Search code examples
pythonlambdaparallel-processingmultiprocessingjoblib

Appending to a list without overwriting previous runs when using joblib to parallelize functions


I am using joblib to parallelize a function that appends results to a list. The problem I am facing is that each run of the function overwrites the previous results in the list. Here's a simplified version of my code:

from multiprocessing import Manager
from scipy.integrate import quad
from scipy import stats
from joblib import Parallel, delayed


# Define the two functions needed

# Create a list of lambda functions
def create_moment_funcs_list(moment_orders):

    moment_funcs_list = []
    for moment_order in moment_orders:

        moment_func    = lambda x: np.abs(x**moment_order)
        moment_funcs_list.append(moment_func)
        
    return moment_funcs_list


# Integrate lambda functions
def parallel_integration_loop(funcptr,  low_lim, up_lim, temp):

    res,_ = quad(funcptr, low_lim, up_lim)
    temp.append(res)
   
    return 
    
   
# Inside the main loop where the code runs

# Create a list of lambda functions
moment_funcs_list = create_moment_funcs_list(moments, distribution, loc, scale, arg)


manager = Manager()
temp = manager.list()



# Main function where Integrare thew lambda functions using scipy's quad
_ = Parallel(n_jobs=n_jobs)(
    delayed(parallel_integration_loop)( f,  -int_limits, int_limits, temp) for  f in moment_funcs_list
)
estimated_moments = temp

However, when I run this code, the list results only contains the results from the last run of my_function, instead of all the results. How can I modify this code so that each run of my_function appends its results to results without overwriting previous runs?
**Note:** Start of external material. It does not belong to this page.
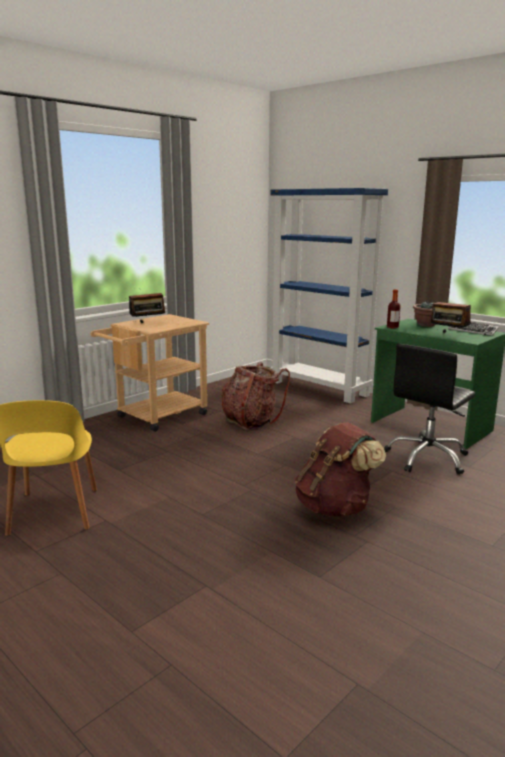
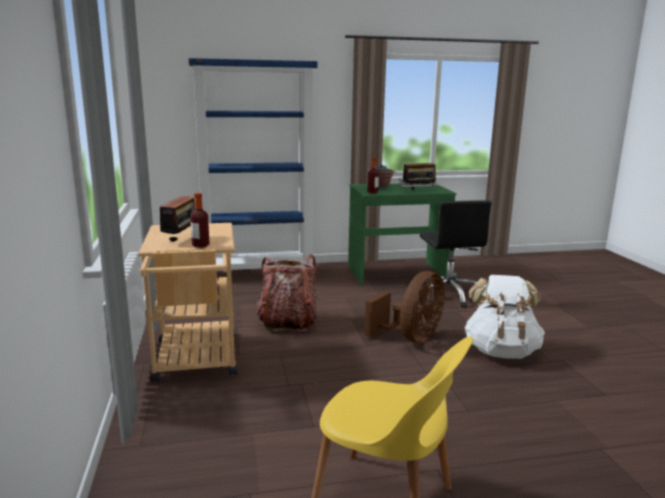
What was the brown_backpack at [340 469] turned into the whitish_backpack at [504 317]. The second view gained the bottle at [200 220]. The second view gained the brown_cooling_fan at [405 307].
I have tried using a Lock object to prevent concurrent writes to results, but this did not solve the problem. I suspect that the issue has to do with how joblib handles the parallelization of functions, but I am not sure how to address it.

Any suggestions or insights would be greatly appreciated. Thank you!


Solution

  • Why are you even using manager.list(). Just have

    def parallel_integration_loop(funcptr,  low_lim, up_lim):
        res,_ = quad(funcptr, low_lim, up_lim)
        return res
    

    and then

    result = _ = Parallel(n_jobs=n_jobs)(
        delayed(parallel_integration_loop)( f,  -int_limits, int_limits) for  f in moment_funcs_list
    )
    

    Update. . . .

    The problem is in your lambda statement.

    The easiest way to understand this is to look at this code:

    >>> functions = [lambda : i for i in range(10)]
    >>> functions[0]()
    9
    >>> functions[9]()
    9
    

    Similarly, you write:

        for moment_order in moment_orders:
            moment_func    = lambda x: np.abs(x**moment_order)
            moment_funcs_list.append(moment_func)
    

    The problem is that there is only a single variable named moment_order (or in my code i), and every lambda function is using the exact same version of that variable. At the end of your defining all of the functions, moment_order happens to have a particular value, and that's the one that all the lambda functions all going to use.

    You need to make sure that each lambda function has its own copy of moment_order.

    There's the quick, hacky soution:

       moment_func= lambda x, moment_order=moment_order: np.abs(x**moment_order)
    

    which causes the lambda to have a second, optional variable that is assigned the current value of moment_order at the time it was created.

    Easier to read would be:

      def get_moment_function(moment_order):
         return lambda x: np.abs(....)
      return [get_moment_function(moment_order) for moment_order in moment_orders]
    

    This explicitly creates a new variable moment_order within the inner function, that the lambda can then close over.

    This is a common mistake with lambda functions. They use the actual variables from the outer scope, not the value of those variables at the time they were created.